Task statement: Return a copy of every line in the records that includes the word "service".

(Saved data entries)
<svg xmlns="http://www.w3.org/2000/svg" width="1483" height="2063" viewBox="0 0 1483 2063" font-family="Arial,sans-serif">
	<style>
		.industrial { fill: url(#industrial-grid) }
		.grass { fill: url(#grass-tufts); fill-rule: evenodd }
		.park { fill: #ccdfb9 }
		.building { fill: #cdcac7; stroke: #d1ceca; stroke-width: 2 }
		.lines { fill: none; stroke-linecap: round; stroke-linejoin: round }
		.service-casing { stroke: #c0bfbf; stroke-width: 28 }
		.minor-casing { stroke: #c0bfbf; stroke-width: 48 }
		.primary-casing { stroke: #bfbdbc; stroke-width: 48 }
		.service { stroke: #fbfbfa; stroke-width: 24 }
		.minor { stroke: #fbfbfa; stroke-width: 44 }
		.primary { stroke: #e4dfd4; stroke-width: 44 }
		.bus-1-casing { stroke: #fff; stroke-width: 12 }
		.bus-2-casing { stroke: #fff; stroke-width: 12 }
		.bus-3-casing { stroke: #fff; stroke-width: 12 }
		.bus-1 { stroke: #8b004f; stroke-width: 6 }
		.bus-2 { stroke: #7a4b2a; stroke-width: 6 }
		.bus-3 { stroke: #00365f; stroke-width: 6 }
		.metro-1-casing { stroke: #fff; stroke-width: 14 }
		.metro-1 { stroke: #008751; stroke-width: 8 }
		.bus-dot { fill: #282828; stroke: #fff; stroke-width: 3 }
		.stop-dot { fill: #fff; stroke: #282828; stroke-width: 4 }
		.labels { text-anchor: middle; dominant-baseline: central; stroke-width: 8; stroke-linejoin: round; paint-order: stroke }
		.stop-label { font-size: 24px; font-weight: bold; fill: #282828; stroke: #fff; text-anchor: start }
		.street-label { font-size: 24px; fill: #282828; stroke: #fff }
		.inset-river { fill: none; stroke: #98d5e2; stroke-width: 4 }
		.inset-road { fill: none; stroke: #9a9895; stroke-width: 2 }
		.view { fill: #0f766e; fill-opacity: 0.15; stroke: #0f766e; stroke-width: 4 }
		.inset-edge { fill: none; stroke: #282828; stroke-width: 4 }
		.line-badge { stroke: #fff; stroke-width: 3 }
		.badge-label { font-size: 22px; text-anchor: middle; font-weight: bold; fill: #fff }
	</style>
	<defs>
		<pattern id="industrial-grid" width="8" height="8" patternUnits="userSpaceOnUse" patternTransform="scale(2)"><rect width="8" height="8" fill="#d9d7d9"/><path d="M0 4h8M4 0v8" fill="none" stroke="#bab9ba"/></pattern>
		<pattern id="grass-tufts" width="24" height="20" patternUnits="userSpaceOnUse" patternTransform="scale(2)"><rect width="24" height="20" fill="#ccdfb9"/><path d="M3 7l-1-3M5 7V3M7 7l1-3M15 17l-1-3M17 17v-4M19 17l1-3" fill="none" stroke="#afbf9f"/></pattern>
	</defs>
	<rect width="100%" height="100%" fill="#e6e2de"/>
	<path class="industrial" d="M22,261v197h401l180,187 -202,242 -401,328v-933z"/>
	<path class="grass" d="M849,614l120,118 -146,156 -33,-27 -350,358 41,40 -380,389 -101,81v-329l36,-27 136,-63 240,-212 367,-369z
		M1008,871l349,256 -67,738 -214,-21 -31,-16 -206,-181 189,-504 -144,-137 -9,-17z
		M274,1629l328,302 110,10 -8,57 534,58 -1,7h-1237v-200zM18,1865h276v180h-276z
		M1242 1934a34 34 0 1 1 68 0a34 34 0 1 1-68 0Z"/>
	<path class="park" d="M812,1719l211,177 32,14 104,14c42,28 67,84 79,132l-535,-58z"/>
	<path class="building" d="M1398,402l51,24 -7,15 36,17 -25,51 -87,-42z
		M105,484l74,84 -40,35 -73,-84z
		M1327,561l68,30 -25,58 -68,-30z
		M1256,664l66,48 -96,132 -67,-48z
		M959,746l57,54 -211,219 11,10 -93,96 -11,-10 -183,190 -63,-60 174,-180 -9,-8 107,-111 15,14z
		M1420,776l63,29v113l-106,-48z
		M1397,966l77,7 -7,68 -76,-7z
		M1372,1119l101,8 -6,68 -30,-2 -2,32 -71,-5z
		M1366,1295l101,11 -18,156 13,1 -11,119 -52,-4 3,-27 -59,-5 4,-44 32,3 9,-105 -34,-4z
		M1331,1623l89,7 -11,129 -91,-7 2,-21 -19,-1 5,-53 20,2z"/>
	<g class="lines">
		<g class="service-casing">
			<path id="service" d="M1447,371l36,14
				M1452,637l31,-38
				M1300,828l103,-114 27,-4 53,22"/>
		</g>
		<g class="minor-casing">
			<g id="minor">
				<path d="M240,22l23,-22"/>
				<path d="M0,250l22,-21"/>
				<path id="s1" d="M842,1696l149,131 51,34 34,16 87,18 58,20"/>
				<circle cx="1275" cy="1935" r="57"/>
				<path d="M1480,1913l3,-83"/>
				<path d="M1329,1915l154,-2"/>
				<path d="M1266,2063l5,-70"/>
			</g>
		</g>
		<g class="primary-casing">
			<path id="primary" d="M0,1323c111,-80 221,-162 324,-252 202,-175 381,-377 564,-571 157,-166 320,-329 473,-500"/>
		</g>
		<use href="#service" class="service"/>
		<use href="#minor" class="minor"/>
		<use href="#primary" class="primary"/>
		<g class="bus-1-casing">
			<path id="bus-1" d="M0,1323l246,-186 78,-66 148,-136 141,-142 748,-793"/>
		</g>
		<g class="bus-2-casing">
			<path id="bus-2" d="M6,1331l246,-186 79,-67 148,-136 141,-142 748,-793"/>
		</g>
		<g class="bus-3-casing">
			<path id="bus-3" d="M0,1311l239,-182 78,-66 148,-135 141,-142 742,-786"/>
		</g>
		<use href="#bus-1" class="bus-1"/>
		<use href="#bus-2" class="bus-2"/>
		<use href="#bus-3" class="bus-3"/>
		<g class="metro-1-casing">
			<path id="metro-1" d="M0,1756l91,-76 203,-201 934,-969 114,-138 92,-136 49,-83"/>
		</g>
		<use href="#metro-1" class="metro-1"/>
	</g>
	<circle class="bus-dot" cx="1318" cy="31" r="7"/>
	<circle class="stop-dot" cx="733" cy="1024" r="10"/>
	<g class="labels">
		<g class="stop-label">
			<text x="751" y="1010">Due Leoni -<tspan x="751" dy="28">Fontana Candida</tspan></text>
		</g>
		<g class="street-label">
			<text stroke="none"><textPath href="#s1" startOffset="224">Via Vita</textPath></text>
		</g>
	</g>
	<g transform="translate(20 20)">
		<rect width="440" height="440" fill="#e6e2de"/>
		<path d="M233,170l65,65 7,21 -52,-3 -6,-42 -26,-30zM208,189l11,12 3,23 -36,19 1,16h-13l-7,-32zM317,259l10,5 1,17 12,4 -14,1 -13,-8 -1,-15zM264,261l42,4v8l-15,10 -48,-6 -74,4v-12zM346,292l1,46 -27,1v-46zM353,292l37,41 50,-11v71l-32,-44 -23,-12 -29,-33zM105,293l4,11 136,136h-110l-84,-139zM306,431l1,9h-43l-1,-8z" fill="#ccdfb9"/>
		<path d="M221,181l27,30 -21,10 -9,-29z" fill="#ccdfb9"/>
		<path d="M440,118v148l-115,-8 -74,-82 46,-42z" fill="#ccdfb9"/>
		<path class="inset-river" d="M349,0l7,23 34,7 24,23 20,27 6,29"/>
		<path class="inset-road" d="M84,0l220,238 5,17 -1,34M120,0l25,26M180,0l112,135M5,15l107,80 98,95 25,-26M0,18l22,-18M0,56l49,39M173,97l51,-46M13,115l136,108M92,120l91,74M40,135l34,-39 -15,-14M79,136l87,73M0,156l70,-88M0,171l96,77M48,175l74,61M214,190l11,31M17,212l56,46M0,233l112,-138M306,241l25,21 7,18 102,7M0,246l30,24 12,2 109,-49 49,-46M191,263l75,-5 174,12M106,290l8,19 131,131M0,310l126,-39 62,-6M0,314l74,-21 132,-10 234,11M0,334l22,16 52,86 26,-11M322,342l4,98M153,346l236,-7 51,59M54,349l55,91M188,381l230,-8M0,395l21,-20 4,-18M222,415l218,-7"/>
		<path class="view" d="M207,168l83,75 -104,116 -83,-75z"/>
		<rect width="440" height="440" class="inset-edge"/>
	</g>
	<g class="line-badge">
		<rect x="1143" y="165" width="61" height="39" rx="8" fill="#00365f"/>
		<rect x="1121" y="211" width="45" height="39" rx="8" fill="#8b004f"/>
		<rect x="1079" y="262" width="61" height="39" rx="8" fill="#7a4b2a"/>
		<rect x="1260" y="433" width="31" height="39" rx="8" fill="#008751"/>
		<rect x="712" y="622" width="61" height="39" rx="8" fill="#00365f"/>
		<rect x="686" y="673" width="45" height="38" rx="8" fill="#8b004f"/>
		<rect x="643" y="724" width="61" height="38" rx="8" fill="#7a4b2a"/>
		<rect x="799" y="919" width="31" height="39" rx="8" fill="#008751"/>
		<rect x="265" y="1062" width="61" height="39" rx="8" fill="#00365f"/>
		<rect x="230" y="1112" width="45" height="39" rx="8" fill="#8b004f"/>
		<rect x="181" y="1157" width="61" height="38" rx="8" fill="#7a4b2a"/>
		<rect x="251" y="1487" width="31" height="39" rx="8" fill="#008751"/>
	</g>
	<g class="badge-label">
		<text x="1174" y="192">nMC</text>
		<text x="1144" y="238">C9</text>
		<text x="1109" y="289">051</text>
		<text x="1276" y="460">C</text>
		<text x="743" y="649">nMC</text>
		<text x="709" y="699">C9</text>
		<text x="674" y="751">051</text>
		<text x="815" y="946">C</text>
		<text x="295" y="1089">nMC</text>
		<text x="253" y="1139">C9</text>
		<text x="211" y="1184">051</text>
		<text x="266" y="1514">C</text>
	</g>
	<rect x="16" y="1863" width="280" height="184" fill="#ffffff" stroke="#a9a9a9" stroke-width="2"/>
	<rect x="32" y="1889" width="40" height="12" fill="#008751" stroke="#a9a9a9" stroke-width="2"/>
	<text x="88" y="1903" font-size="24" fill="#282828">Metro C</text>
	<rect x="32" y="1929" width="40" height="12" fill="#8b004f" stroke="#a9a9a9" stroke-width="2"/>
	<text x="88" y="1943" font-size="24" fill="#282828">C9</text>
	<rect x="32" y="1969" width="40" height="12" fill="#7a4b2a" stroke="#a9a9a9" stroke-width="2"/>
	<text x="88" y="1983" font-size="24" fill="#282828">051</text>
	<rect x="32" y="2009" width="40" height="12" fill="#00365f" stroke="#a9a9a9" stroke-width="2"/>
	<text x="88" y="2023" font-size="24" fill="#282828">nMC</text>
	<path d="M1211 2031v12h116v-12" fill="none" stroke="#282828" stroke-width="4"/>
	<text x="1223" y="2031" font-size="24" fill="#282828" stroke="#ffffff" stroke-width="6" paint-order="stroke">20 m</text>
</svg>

Exercise response:
		.service-casing { stroke: #c0bfbf; stroke-width: 28 }
		.service { stroke: #fbfbfa; stroke-width: 24 }
		<g class="service-casing">
			<path id="service" d="M1447,371l36,14
		<use href="#service" class="service"/>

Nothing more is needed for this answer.